王太子様は無自覚!?溺愛症候群なんです

ヴィートが怒りに青筋を立てるバズを宥めるように言う。


「落ち着いてください、王子殿下。今はラナ様のためにも一刻を争うとき。そのような言い合いをしている場合ではございません。もしもナバの王太子殿がラナ様を救えないような輩なれば、このヴィートが黙っていないというもの。世界最強のスタニスラバ海軍を引き連れ、必ずや……おや、失礼」


そんなこんなでやり取りはなかなか進まなかったが、行動を起こしてからは速かった。

彼らはバルバーニ帝国の近海をうろついている海賊船を片っ端から取り調べ、4隻目で南の大陸と帝国との間で行われている麻薬の密輸に関わっている者たちを捕らえた。

その船に乗っていた海賊を縛り上げたエドワードは当初の計画通り、アルベルト皇帝の直筆サインが入った、麻薬の取引に関する証明書を入手した。

今まで軍艦を持たぬがためになかなかこうすることができなかったナバだが、これで彼らの手の中には、皇帝と海賊の取引の一切の証拠があることになる。

取引相手である海賊は特別アルベルトに忠誠を誓っているわけでもなかったので、戦場での鬼神のような姿のエドワードを目にし、早々に降参した。

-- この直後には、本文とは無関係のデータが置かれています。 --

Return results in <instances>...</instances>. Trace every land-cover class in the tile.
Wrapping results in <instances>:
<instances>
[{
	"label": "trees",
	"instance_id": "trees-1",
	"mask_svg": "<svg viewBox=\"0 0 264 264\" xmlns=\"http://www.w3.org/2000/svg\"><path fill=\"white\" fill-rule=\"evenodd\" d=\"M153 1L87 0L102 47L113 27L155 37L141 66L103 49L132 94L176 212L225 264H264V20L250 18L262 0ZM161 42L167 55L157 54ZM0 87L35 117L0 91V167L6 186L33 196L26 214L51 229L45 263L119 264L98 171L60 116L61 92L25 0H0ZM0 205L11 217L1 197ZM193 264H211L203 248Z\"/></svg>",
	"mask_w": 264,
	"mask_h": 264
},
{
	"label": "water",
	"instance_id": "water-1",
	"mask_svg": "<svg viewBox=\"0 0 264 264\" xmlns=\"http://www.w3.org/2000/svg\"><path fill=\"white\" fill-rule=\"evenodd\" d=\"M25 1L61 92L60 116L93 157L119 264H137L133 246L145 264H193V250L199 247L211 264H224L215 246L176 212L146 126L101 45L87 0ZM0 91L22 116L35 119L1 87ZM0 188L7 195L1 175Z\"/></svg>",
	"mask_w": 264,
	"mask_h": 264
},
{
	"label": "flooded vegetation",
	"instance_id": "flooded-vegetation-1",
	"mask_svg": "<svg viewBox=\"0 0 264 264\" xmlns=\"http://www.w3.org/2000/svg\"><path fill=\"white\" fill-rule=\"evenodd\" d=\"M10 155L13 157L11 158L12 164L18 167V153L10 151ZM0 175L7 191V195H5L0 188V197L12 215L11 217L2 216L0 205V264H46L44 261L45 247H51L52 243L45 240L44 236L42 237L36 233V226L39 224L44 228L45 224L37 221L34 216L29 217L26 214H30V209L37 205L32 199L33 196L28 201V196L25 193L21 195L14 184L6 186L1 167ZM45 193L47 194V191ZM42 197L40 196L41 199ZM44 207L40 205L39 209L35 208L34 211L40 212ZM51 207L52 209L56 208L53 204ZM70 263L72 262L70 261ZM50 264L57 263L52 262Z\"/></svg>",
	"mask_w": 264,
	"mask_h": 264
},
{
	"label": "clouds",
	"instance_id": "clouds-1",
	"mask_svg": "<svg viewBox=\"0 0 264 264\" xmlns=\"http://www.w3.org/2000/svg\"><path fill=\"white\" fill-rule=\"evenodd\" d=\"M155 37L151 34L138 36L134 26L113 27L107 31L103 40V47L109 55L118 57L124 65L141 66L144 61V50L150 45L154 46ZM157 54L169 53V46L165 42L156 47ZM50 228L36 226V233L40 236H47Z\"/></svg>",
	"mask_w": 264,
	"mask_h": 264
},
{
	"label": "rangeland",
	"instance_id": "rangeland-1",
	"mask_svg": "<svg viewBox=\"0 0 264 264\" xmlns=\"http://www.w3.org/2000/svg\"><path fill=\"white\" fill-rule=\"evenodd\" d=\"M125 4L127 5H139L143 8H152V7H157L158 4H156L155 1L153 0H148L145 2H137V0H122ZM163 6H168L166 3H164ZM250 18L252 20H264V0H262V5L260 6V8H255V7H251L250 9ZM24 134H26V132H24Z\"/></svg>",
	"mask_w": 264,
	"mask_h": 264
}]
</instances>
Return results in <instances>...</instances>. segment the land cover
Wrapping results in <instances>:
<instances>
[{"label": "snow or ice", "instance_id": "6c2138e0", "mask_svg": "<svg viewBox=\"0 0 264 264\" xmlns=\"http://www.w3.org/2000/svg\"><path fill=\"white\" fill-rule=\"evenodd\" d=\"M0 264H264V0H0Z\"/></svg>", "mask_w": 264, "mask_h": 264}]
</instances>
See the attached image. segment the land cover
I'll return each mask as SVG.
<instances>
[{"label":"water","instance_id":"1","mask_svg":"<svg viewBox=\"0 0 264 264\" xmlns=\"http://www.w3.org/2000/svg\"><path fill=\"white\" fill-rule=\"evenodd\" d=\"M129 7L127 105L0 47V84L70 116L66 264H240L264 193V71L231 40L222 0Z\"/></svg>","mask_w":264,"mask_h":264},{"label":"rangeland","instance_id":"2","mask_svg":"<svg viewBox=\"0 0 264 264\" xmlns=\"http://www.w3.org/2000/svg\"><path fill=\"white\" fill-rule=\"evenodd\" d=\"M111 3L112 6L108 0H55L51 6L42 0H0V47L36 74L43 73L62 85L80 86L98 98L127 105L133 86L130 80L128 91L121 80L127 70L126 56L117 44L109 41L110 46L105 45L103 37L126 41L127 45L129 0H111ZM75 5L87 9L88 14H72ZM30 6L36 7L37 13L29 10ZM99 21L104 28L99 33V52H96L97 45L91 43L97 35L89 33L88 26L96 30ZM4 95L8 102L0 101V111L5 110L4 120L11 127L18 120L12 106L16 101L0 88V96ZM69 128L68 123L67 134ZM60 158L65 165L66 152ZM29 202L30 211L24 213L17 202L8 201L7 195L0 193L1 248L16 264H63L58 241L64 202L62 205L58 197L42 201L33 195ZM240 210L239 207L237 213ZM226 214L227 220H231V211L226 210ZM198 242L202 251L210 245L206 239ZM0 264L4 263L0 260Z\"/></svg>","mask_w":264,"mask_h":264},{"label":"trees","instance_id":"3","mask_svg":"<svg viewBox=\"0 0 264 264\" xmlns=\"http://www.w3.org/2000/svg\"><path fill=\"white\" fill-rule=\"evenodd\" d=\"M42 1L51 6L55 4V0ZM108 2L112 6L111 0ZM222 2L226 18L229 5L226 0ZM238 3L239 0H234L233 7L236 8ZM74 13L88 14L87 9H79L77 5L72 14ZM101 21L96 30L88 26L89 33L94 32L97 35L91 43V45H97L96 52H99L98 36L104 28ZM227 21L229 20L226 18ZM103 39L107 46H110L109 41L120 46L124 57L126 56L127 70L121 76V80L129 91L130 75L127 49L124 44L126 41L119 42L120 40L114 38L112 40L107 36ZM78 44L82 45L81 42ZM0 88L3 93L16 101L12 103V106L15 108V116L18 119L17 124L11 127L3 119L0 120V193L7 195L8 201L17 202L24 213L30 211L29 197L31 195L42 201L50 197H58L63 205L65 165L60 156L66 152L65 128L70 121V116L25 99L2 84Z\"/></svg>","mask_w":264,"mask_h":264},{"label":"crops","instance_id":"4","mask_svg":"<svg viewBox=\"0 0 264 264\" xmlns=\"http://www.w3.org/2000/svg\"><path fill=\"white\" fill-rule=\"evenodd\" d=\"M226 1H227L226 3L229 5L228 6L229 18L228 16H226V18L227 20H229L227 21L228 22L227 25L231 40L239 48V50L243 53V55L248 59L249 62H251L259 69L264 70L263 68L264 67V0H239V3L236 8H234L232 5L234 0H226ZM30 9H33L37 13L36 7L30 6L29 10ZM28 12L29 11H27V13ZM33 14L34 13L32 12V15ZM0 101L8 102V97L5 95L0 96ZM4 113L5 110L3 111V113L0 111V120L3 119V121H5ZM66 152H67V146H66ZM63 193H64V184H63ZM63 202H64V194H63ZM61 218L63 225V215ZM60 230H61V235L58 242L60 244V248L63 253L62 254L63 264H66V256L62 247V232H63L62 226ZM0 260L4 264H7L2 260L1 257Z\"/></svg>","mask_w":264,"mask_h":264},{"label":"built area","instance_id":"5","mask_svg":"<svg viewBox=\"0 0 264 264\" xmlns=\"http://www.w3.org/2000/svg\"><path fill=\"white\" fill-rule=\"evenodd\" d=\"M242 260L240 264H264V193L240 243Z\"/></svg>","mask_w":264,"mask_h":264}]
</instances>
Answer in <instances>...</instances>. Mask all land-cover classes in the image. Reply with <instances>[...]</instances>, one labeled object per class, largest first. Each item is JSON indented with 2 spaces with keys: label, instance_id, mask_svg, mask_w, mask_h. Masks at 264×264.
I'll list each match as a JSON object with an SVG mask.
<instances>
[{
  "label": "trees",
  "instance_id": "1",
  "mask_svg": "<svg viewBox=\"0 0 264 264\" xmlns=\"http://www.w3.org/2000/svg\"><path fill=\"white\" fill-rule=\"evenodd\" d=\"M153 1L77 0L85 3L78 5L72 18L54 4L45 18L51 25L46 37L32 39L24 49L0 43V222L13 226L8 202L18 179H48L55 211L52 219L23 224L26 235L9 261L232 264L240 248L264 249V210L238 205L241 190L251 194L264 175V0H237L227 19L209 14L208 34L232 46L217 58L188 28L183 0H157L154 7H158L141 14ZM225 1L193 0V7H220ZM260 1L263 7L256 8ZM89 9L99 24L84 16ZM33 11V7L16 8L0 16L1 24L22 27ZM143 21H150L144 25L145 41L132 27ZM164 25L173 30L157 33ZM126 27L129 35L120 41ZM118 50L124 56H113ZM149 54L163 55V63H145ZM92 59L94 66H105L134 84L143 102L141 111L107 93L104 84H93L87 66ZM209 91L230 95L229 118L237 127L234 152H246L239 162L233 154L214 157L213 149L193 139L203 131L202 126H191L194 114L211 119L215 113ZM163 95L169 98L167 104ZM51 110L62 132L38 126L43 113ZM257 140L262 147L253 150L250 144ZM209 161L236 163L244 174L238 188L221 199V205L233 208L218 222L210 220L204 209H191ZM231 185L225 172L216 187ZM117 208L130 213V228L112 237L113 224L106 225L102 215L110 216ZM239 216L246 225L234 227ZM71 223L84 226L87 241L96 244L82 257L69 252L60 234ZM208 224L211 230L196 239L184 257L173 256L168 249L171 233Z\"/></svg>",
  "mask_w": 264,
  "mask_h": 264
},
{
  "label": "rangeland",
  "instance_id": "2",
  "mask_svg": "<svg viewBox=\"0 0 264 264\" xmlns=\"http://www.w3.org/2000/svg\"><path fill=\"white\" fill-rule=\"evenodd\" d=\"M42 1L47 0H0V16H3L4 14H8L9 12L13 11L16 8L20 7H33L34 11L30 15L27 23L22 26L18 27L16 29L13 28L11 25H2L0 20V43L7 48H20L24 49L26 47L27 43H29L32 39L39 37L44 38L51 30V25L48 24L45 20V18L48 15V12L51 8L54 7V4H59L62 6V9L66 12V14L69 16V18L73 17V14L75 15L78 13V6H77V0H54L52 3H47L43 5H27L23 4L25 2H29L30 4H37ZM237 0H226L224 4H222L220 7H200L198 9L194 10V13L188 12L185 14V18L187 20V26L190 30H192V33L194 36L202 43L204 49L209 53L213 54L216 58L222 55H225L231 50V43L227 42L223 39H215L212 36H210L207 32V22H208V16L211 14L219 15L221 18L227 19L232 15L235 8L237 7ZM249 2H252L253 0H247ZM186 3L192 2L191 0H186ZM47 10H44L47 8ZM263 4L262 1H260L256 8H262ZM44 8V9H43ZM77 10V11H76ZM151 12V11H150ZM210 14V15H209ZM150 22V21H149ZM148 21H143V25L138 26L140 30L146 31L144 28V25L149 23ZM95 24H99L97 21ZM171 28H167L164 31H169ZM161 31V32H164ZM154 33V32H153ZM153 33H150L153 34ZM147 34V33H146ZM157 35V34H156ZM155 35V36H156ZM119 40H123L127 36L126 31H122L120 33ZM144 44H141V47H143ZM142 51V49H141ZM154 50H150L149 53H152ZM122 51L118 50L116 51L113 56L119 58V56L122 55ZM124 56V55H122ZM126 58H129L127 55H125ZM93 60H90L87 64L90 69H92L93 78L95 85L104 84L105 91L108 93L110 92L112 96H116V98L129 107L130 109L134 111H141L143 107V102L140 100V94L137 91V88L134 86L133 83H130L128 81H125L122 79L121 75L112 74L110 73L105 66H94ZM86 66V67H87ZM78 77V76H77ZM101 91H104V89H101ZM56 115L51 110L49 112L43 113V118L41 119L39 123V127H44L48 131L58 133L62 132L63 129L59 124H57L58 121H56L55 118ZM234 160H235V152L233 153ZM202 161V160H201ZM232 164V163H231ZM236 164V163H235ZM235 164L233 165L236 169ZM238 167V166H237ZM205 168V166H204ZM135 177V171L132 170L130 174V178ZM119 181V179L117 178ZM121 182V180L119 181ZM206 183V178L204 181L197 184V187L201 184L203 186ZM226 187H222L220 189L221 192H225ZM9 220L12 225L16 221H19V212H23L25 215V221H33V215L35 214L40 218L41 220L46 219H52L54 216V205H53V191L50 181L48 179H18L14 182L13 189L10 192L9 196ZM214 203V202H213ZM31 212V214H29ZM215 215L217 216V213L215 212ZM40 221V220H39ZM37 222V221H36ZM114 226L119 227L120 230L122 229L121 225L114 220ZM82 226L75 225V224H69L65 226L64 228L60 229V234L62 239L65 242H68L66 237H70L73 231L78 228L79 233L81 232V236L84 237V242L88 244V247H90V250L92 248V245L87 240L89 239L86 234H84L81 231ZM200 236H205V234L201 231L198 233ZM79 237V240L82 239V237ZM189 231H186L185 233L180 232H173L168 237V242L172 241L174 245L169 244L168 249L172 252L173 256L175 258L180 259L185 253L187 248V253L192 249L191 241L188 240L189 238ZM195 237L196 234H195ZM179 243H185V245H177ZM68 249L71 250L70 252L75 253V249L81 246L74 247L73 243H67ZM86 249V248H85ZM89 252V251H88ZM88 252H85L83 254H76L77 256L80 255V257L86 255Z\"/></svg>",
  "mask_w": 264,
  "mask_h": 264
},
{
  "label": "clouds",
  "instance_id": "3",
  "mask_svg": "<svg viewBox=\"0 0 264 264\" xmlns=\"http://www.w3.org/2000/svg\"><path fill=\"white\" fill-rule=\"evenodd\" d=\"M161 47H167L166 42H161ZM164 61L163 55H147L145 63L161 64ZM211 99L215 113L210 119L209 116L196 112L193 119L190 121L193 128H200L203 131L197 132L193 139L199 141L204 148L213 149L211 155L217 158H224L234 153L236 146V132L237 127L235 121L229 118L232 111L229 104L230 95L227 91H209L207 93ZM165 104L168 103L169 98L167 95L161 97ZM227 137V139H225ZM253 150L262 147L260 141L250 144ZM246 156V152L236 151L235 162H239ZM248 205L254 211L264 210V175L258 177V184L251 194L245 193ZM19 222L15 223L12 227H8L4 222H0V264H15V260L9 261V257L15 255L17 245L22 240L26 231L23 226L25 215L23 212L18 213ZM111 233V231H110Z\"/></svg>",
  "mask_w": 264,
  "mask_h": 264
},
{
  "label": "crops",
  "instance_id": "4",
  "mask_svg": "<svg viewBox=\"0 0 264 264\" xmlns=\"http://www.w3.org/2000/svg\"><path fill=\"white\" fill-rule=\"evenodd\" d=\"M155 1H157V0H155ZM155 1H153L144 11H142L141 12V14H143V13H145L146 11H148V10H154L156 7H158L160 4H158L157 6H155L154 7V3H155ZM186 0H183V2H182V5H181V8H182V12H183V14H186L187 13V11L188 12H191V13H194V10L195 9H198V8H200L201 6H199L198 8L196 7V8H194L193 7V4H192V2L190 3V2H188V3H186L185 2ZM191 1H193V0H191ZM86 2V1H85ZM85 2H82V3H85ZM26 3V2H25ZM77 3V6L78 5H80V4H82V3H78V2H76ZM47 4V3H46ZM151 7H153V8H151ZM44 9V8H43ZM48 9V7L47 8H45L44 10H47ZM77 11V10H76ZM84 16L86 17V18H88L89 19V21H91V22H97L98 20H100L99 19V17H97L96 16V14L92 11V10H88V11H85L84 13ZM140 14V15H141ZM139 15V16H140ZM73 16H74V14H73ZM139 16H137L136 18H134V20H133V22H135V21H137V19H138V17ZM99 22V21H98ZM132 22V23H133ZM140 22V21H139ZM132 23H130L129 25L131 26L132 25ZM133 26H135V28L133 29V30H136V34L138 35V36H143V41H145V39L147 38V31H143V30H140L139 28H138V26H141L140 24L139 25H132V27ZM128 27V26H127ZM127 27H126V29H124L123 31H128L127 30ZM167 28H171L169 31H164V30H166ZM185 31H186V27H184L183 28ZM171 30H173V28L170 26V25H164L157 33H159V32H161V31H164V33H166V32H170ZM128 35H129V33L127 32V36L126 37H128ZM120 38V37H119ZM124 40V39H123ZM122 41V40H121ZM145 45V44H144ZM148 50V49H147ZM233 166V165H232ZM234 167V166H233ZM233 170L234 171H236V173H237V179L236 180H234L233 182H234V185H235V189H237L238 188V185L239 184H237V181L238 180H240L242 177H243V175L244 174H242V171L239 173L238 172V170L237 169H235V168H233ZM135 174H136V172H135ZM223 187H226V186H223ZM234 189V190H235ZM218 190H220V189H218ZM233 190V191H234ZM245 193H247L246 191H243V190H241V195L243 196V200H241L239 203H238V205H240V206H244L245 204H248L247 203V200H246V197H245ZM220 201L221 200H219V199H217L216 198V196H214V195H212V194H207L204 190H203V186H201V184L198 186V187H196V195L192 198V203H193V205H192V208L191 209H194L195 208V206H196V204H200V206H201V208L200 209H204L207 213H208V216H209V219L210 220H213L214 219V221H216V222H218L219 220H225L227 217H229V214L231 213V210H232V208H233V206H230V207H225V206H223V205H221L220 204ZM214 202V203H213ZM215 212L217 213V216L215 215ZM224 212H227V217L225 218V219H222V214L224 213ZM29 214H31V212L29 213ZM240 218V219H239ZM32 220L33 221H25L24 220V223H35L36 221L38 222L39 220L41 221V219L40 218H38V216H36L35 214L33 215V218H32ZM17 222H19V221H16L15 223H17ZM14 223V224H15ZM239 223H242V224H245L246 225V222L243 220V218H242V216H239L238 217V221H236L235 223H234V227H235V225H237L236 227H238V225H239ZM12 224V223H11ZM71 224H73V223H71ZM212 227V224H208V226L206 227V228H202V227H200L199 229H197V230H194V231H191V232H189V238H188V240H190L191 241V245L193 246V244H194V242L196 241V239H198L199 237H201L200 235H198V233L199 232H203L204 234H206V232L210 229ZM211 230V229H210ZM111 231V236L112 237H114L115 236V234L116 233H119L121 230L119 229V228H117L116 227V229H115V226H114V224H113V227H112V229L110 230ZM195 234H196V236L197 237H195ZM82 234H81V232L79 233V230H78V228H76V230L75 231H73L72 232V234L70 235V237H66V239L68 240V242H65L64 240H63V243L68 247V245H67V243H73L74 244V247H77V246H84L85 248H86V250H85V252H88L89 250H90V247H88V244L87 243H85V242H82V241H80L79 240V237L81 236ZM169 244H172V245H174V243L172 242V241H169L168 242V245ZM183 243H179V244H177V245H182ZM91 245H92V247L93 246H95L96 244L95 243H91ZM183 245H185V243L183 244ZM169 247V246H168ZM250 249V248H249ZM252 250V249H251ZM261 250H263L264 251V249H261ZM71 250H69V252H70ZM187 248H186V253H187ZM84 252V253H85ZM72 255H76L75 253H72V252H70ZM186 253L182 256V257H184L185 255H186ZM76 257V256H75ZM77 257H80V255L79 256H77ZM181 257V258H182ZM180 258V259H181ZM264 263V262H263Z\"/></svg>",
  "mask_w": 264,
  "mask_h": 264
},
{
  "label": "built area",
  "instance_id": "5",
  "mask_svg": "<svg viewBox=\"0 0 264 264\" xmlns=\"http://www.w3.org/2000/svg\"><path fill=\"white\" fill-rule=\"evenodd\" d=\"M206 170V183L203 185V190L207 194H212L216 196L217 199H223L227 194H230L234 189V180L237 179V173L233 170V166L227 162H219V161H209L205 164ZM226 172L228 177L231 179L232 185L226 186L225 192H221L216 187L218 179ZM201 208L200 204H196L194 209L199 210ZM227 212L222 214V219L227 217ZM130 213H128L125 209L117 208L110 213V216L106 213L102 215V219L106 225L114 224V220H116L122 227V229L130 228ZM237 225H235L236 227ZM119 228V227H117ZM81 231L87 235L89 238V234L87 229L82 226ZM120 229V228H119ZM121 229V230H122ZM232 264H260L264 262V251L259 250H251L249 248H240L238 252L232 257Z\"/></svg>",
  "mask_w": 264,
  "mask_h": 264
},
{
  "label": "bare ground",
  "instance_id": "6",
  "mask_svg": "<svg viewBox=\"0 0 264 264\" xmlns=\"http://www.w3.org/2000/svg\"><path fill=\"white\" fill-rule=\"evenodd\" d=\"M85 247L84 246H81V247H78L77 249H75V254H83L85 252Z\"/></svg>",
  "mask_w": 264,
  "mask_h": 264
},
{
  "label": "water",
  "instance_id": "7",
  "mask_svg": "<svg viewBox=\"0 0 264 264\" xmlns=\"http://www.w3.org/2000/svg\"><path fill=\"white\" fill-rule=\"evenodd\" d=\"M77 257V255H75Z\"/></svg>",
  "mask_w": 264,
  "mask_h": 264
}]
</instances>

皇帝を裏切ることになる彼らの身の安全を保証される代わりに、ナバの王太子への絶対服従を誓う。


「我が国としても、このところオーロ海を騒がせている海賊船をそろそろ取り締まろうという話が持ち上がっていたところだったのです」


決して微笑まぬ堅物のヴィートだが、ナバの王立騎士団の一等騎士たちの活躍には満足してくれたらしい。